» **What is asked**
a - In the Incra jig thread below, answer these:
(i) About how many plastic templates were in the book S Bolton bought?
(ii) How many templates can S Bolton's jig hold installed at once?
(iii) According to bobj3, how many clicks equal 1/4"?
b - Could you write out the Incra jig thread between "The Incra jig, as" and "installed at once.", inclusive, switching "templates" to "guides"?
c - How would the Incra Ultra Lite Jig thread go on? Continue it after its last post.

» **Selected extract**
# Incra Ultra Lite Jig



## S Bolton (Mar 5, 2007)

I bought the Incra Lite Jig a while ago. I am just starting to try to use it.

I bought a book with about 50 plastic templates in it. When I took them out of the box it became confusing. Partially confusing because I took it out sometime ago and didn't organize them.

The Incra jig, as I understand moves in increments of 1/32 of an inch. The templates do not show this.

Does anyone know if a template comes with the jig that is in 1/32 of an inch? My jig allows you to have three templates installed at once.

Thanks

Steve Bolton


----------



## bobj3 (Jan 17, 2006)

Hi SB

I have the one below

http://www.rockler.com/product.cfm?page=11494&filter=incra

it is Incremental positioning in 1/32" steps.

It came with a DVD disk that helps alot, did you get one with yours if not you may want to get one...



================
http://www.rockler.com/product.cfm?Offerings_ID=11260&TabSelect=Details


----------



## S Bolton (Mar 5, 2007)

Are you able to read the 1/32 inch scale? On my Ulta lite I can't without the benefit of cheater glasses and a magnifying glass.

sb


----------



## bobj3 (Jan 17, 2006)

Hi SB

Yep, the peepers are one of my body parts that are still working But I always have my glasses on ...that's to say my bi-focals are working.. 

I guess you could use your finger nail ,each click would 1/32" on the rib bar (8 clicks = 1/4" and so on )

================







S Bolton said:


> Are you able to read the 1/32 inch scale? On my Ulta lite I can't without the benefit of cheater glasses and a magnifying glass.
> 
> sb


----------



## challagan (Feb 7, 2006)

ha ha... me old eyes suck too!

» **Data listing**
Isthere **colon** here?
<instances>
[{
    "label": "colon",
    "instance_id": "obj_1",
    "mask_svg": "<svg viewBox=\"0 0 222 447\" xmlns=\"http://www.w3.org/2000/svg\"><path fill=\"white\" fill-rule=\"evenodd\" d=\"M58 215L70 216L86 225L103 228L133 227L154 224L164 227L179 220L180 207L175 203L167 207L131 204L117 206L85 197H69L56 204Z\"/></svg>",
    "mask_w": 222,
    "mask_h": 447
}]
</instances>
...
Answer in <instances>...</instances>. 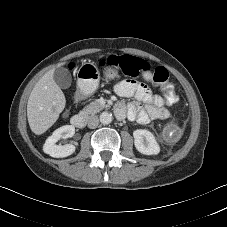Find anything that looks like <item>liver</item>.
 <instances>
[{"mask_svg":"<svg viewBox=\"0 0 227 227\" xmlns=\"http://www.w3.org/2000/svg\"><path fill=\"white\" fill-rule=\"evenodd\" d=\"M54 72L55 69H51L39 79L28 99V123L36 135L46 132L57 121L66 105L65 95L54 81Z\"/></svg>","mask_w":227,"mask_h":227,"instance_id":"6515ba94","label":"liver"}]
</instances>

» **Set of answers**
a -
(i) About 50.
(ii) Three.
(iii) 8 clicks.

b -
The Incra jig, as I understand moves in increments of 1/32 of an inch. The guides do not show this.

Does anyone know if a template comes with the jig that is in 1/32 of an inch? My jig allows you to have three guides installed at once.

c -
Corey


----------



## kp91 (Sep 10, 2004)

challagan said:


> ha ha... me old eyes suck too!
> 
> Corey


Corey,

It's contagious. I was at the home depot yesterday and they had an 8 inch grinder that had magnifiers built into the guards. I felt 'old' because I thought that wasn't such a bad idea.........


----------



## Bob N (Oct 12, 2004)

bobj3 said:


> Hi SB
> 
> Yep, the peepers are one of my body parts that are still working But I always have my glasses on ...that's to say my bi-focals are working..
> 
> ...


Bj.... that's fine and well UNLESS you bite your finger nails


----------



## JDługosz (Sep 10, 2007)

I'm not familiar with the "ultra lite" model, but I have the book with templates. Besides most of them dealing with the patterns in the book, there is also a series of various constant spacings. However, the normal rulers all are marked at 1/32 inch. The printed numbers are in 32nds, e.g. there is a little red '8' at 1/4 inch.

I just looked at incra's web site, and the Ultra Lite has the same rack mechanism as mine. The teeth are 1/32 inch.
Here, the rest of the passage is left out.